Work item:
Copy out, exactly, the first line of the entries below and every line after it through the one containing "## Version History".
──────── Material for this exercise
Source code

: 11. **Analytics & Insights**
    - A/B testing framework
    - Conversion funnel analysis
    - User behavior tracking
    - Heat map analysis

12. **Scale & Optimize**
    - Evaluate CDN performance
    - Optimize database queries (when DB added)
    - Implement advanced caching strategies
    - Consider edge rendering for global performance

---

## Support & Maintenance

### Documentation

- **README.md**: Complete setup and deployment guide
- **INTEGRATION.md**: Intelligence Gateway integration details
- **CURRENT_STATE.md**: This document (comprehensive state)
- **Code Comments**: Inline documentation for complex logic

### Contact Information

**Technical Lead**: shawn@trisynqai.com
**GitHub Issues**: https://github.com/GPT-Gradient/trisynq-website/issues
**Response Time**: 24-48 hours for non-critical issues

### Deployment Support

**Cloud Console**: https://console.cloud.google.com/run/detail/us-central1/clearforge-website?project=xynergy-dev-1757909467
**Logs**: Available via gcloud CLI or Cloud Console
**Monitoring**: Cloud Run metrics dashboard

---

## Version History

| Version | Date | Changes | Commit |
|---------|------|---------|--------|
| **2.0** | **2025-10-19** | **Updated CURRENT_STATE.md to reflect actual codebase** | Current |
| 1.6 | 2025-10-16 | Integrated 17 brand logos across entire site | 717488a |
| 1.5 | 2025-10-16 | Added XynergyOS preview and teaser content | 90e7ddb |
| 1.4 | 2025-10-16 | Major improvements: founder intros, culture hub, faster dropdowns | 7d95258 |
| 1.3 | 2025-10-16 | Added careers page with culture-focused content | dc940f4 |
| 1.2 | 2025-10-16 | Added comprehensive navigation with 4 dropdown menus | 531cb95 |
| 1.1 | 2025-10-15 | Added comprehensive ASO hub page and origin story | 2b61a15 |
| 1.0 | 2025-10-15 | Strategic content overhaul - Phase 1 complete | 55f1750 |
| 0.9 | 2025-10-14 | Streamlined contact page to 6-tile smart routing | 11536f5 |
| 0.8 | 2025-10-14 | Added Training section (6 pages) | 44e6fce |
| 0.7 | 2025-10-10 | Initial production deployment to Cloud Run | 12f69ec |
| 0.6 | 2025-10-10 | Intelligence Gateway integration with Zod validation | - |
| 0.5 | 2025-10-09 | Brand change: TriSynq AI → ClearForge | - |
────────────────
Response for this exercise:
Source code

: 11. **Analytics & Insights**
    - A/B testing framework
    - Conversion funnel analysis
    - User behavior tracking
    - Heat map analysis

12. **Scale & Optimize**
    - Evaluate CDN performance
    - Optimize database queries (when DB added)
    - Implement advanced caching strategies
    - Consider edge rendering for global performance

---

## Support & Maintenance

### Documentation

- **README.md**: Complete setup and deployment guide
- **INTEGRATION.md**: Intelligence Gateway integration details
- **CURRENT_STATE.md**: This document (comprehensive state)
- **Code Comments**: Inline documentation for complex logic

### Contact Information

**Technical Lead**: shawn@trisynqai.com
**GitHub Issues**: https://github.com/GPT-Gradient/trisynq-website/issues
**Response Time**: 24-48 hours for non-critical issues

### Deployment Support

**Cloud Console**: https://console.cloud.google.com/run/detail/us-central1/clearforge-website?project=xynergy-dev-1757909467
**Logs**: Available via gcloud CLI or Cloud Console
**Monitoring**: Cloud Run metrics dashboard

---

## Version History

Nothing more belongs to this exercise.